Romney's point of view is the rich, business-investor point of view.  That point of view seems fairly entrenched, and with good reason: that's pretty much all Romney has done.  And what that means is that he is not viewing the economy the same way that you or I do, because he simply does not have the skin in the game.  No downturn, no poor investment choice, no bad deal has ever made that big a difference in Romney's life.  He hasn't been fired or laid off, he hasn't had to worry about making any payment to anybody, and he doesn't seem to fully comprehend how that Omelet-Making credo actually affects real people.  How else could he go make fun of his father closing a plant and having to run for governor afterward?  

After all...




4 comments:

  1. Thank you for doing the research so I didn't have to, and thank you for depressing me this morning. As always, I want to know how we can ever change this, given the political power people like Romney and companies like Bain have (yet another reason why Citizens United sucks so much). Dave has spent an inordinate amount of time persuading or pressuring some of his clients to comply with the law. Why do so many people implicitly or explicitly think morality has no place in the economic sphere?

    On a lighter note, did you hear of Limbaugh's latest trolling effort, re Bain/Bane?

    ReplyDelete
  2. That's great to hear, that's what I wanted to do: put all the info in one easy place for people. I wasn't trying to depress you, though :-) I actually think the fact that the news and people are paying attention to this story even though it is so complex and so, well, financial, is a good sign that people want to know more and are worried about Romney's ties to private equity. And I think, as I do with government, that you have to build in reasons to act well when you are creating institutions. I do believe that most people are good people, but it is all too easy for people in their work environment to resist accountability. That's why whistle-blowing is so rare and needs to be so protected. If we added into corporate duties the duty to build a long-term business plan, or we added a labor rep on boards (as they do in Germany), for example, there might be some tempering of the priorities.

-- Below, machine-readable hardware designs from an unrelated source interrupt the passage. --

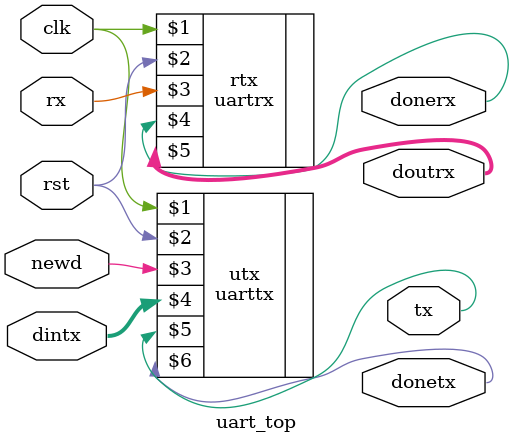
<source format=sv>
`timescale 1ns / 1ps
 
module uart_top
#(
parameter clk_freq = 1000000,
parameter baud_rate = 9600
)
(
  input clk,rst, 
  input rx,
  input [7:0] dintx,
  input newd,
  output tx, 
  output [7:0] doutrx,
  output donetx,
  output donerx
    );
    
uarttx 
#(clk_freq, baud_rate) 
utx   
(clk, rst, newd, dintx, tx, donetx);   
 
uartrx 
#(clk_freq, baud_rate)
rtx
(clk, rst, rx, donerx, doutrx);    
    
    
endmodule
 

</source>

    My understanding was that the Christopher Nolan movies all have a distinctly libertarian, pro-capitalist bent, so it's a strange charge to me. I guess Rush has to come up with something to say every day, though, and that's seemingly low-hanging fruit...

    ReplyDelete
  3. And now I've gone and blogged about the nun controversy :-) I'd love to hear what you think, J.

    ReplyDelete
  4. And I've obliged :>

    Rush's comments are especially funny because the two guys who created Bane (20 years ago -- they were psychic about the 2012 election!) are staunch Republicans.